> Directions
Among the records below, find the line that has "and more assured."; from there, give the lines again exactly, and stop after the line that has "HIPAA Compliant".

> Data shown
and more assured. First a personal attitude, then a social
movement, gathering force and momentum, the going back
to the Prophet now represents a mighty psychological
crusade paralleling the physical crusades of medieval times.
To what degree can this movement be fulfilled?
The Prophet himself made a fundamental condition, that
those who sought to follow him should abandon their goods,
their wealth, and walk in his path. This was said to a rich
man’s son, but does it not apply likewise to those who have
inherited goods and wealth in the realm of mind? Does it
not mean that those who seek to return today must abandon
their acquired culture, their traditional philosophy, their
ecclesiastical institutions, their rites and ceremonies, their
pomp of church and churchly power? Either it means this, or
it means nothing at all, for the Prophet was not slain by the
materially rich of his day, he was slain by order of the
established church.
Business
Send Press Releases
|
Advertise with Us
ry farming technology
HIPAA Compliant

==

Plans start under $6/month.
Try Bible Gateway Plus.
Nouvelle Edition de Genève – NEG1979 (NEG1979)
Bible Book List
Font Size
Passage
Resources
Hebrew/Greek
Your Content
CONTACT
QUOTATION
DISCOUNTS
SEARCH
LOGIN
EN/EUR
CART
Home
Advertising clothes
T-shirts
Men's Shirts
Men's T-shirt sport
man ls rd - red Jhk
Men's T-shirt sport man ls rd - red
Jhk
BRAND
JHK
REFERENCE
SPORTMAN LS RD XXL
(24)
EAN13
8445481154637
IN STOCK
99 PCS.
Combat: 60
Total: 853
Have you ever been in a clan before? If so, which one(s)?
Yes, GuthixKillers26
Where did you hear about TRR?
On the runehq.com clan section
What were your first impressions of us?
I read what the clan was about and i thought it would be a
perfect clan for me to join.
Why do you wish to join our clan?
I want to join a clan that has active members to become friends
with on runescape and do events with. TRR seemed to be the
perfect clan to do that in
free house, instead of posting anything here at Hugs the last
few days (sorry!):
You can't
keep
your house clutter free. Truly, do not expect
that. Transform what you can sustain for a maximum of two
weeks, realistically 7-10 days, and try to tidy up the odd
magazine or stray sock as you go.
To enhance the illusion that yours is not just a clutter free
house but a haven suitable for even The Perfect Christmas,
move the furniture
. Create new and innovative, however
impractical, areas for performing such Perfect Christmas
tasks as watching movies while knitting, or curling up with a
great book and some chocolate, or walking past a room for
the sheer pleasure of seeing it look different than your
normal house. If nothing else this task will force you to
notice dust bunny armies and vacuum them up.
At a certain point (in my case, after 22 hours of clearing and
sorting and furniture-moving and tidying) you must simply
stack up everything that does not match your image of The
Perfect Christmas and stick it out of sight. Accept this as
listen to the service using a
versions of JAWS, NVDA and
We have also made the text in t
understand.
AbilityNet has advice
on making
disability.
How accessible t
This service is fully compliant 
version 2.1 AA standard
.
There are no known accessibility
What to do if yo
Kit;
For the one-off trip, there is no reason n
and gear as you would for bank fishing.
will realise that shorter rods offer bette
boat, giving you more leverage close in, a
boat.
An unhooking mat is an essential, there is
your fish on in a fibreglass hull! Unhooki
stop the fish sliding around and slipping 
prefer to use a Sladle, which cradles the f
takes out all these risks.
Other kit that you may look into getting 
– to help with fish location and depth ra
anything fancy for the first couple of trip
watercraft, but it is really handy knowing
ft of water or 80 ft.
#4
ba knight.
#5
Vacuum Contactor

> Worked solution
and more assured. First a personal attitude, then a social
movement, gathering force and momentum, the going back
to the Prophet now represents a mighty psychological
crusade paralleling the physical crusades of medieval times.
To what degree can this movement be fulfilled?
The Prophet himself made a fundamental condition, that
those who sought to follow him should abandon their goods,
their wealth, and walk in his path. This was said to a rich
man’s son, but does it not apply likewise to those who have
inherited goods and wealth in the realm of mind? Does it
not mean that those who seek to return today must abandon
their acquired culture, their traditional philosophy, their
ecclesiastical institutions, their rites and ceremonies, their
pomp of church and churchly power? Either it means this, or
it means nothing at all, for the Prophet was not slain by the
materially rich of his day, he was slain by order of the
established church.
Business
Send Press Releases
|
Advertise with Us
ry farming technology
HIPAA Compliant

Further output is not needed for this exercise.